2d. The packing of the material must be not only tight, but also uniformly distributed in regard to its specific gravity, otherwise one side of the ball would be heavier than the other, and the ball could not roll straight, but continually knock sideways against the walls of the tube. Any mechanic who has experienced the trouble consequent upon the use of revolving wheels out of balance, especially such as revolve with such velocity as the dynamo-armatures -- 800 revolutions per minute, and as has been seriously proposed by inventors in this department -- will fully realize the impracticability of making the contents to balance, not to speak of the continual injury to which an unbalanced ball would subject the interior of the tube.
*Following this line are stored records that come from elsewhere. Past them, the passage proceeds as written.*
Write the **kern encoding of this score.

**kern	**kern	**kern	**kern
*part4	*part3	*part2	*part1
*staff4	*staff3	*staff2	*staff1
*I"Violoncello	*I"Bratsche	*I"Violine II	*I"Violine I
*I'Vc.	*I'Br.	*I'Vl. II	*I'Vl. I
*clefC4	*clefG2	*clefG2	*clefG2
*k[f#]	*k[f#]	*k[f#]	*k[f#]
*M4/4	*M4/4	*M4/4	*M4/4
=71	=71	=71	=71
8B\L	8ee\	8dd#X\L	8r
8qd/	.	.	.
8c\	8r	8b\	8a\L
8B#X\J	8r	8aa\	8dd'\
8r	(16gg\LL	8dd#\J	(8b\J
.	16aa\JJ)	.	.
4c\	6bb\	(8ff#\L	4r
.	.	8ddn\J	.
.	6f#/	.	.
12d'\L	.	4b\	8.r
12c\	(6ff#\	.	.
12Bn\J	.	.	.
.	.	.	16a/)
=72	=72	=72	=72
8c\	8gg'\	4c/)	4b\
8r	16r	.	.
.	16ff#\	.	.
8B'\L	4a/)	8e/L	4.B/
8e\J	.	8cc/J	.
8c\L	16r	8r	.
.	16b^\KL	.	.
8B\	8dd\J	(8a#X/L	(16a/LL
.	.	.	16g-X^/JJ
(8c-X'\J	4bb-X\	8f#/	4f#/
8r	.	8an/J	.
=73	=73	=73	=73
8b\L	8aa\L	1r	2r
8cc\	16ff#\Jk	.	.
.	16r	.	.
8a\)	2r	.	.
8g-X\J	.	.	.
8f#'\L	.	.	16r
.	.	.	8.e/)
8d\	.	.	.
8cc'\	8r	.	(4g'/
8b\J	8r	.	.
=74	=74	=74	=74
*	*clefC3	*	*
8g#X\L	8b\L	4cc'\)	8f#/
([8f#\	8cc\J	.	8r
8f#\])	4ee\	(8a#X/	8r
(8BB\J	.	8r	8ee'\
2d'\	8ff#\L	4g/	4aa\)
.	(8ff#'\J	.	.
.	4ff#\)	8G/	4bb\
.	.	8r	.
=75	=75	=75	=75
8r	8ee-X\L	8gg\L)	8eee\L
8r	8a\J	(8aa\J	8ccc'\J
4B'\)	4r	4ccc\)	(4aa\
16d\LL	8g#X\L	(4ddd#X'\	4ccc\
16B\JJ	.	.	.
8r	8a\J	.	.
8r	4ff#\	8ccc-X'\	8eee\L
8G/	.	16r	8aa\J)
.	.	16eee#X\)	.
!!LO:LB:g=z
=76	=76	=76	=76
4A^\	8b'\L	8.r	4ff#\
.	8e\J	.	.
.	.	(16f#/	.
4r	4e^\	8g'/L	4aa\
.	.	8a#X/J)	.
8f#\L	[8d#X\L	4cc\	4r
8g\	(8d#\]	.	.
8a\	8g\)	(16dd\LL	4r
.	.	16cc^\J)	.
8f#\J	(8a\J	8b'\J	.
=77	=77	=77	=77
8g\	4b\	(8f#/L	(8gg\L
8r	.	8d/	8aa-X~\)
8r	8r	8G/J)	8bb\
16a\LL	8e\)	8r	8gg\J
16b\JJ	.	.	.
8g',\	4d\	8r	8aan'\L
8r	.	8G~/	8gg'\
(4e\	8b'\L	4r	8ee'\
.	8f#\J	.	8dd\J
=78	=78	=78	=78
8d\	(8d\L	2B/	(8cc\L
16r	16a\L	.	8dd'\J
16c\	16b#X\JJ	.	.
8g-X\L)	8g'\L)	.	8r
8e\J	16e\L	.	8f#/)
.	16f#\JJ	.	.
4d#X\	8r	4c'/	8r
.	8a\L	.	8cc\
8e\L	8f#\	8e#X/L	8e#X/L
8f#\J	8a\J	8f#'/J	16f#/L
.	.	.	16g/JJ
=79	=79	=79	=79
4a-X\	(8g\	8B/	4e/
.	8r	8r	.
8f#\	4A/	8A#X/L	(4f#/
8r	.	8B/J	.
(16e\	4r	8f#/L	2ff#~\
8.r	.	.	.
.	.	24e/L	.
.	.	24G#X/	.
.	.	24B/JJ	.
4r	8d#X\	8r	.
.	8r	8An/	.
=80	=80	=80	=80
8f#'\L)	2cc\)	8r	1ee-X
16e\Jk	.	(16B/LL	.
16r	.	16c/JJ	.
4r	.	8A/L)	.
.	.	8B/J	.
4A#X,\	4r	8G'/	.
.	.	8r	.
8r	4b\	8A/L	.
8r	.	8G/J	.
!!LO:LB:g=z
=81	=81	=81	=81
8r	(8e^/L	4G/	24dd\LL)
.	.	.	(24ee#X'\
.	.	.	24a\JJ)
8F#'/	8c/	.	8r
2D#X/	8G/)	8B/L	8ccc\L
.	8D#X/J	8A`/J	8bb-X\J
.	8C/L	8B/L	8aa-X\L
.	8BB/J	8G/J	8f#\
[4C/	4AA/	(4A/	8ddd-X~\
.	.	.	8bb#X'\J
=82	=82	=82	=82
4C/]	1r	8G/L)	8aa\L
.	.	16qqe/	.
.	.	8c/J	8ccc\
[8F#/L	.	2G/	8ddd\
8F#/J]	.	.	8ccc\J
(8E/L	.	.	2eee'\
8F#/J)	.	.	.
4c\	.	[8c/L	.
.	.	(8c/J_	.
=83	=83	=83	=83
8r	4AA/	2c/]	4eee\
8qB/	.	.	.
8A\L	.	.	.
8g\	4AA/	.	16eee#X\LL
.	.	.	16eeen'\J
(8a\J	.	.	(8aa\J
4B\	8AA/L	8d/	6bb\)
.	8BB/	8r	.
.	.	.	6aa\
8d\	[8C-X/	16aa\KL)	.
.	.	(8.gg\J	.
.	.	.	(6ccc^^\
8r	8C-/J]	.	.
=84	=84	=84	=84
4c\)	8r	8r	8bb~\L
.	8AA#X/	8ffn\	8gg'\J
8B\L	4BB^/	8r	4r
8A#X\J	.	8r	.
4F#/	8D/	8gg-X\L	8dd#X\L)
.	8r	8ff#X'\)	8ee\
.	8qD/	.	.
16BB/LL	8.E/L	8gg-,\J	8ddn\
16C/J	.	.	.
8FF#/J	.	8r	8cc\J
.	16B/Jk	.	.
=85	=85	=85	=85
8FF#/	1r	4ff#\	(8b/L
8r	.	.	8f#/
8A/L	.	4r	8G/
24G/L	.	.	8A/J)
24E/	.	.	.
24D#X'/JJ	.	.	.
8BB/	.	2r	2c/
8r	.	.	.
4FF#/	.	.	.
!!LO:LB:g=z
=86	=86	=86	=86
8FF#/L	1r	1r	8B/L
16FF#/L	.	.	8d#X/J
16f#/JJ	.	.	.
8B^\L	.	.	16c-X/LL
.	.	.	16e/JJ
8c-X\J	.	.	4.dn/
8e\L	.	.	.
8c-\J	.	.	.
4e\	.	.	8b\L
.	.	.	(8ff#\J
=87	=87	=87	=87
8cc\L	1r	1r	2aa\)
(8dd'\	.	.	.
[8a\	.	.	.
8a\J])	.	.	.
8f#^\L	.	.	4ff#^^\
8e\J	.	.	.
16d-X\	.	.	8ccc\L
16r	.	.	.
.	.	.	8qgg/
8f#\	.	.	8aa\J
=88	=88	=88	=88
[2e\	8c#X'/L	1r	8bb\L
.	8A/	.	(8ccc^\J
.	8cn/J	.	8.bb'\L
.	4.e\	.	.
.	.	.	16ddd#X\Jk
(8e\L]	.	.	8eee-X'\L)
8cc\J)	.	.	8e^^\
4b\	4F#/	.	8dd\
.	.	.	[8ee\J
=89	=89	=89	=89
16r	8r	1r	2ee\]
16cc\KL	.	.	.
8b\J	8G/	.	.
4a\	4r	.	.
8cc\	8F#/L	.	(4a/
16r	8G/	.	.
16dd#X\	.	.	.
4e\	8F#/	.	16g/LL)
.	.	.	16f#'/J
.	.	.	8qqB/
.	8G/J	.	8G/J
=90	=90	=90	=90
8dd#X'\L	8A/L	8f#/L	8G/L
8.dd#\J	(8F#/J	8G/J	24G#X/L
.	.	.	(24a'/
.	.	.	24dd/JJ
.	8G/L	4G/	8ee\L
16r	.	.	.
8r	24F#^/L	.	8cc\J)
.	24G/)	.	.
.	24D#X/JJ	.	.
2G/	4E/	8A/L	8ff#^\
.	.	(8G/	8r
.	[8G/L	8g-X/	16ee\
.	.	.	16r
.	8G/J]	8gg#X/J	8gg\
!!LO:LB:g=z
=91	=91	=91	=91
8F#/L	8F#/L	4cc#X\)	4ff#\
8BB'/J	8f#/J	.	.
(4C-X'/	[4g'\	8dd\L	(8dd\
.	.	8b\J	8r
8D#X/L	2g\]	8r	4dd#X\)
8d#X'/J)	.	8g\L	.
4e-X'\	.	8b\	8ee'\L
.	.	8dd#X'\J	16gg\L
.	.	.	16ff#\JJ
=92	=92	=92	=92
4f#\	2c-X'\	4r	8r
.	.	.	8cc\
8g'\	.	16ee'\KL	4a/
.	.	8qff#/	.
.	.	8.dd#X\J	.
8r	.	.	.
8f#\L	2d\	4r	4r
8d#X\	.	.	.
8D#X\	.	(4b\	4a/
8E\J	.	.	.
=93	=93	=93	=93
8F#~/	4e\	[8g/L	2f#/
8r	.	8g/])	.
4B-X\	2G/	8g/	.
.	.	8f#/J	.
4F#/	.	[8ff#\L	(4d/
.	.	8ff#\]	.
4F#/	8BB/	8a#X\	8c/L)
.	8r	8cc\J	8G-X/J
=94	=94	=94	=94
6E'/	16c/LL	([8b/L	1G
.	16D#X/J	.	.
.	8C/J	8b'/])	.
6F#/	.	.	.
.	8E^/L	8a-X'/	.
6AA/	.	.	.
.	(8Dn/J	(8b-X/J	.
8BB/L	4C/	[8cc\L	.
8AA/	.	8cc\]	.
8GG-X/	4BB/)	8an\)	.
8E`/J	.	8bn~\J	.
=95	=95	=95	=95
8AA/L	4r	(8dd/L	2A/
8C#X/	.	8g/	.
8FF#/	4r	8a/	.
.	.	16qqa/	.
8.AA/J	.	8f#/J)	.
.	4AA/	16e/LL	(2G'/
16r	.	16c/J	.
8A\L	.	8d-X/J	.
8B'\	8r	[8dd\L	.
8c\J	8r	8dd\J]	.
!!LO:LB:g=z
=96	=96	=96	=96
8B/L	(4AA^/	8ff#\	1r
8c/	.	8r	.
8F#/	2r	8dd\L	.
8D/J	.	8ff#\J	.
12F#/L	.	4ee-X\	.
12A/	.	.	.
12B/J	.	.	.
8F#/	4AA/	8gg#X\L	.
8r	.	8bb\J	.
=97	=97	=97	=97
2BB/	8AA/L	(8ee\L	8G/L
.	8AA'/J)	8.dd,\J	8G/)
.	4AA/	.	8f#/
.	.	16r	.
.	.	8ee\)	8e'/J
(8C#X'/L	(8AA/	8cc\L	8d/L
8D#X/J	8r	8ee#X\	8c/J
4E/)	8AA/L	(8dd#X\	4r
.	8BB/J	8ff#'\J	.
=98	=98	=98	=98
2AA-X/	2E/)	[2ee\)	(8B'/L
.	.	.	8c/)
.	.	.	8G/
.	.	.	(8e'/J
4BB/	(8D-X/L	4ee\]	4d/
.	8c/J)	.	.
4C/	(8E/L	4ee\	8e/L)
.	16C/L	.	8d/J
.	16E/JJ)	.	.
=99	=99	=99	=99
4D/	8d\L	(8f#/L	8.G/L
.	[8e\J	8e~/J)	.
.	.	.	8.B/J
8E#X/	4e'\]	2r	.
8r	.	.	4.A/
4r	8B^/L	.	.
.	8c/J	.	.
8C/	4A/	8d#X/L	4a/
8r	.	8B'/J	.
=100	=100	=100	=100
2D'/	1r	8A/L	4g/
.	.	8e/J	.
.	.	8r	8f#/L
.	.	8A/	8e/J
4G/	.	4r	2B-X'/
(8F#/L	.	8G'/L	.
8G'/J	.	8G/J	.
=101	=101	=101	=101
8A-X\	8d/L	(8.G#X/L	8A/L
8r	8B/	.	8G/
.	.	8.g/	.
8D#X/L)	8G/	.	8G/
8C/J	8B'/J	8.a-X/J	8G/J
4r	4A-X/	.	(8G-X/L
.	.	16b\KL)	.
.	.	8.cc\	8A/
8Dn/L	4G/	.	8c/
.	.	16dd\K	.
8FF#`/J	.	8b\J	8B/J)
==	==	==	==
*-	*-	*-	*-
3d. The latter danger is increased by the fact that in all rolling bodies, every part which comes at the top moves forward with double the velocity of the center, while the part which comes in contact with the floor is temporarily at rest, only the center is moving directly forward. This fact alone must in the course of time exert a destructive effect upon the tube, especially as there must be sufficient space left between the ball and tube so as to allow this free motion without too much frictional collision.
4th. The necessary space will, under certain unavoidable circumstances, annihilate the air cushion between the balls, which it is claimed will prevent them from coming in mutual contact. These circumstances are as follows: Whenever a ball comes on an ascending grade, its gravity will counteract its progress, and the ball following it, being still on a level, will gain on it, and air will escape around the ascending ball. It is self-evident that a reliable air cushion can only be maintained by a hermetically-sealed contact, except where a very short duration is sufficient, as is the case when the carrier is arrested at the end of its course.
5th. When, from any cause whatsoever, two balls come in contact, a serious impediment to progress is effected, as at the point of contact the surface of the preceding ball moves rapidly upward, while that of the following ball moves just as rapidly downward, which will act like a brake on the rolling motion, and cause a partial sliding over the track, which will end in the next following ball overtaking the retarded couple, and a choking up of the tube will result.
So much respecting theoretical considerations. In my next article I will give a historical account of the attempts made with rolling carrier balls and their constant failure.
* I have placed for inspection at the office of the MANUFACTURER AND BUILDER, the identical wooden disks, charged with lead, as referred to above; also the eggs. The latter, however, are not the original.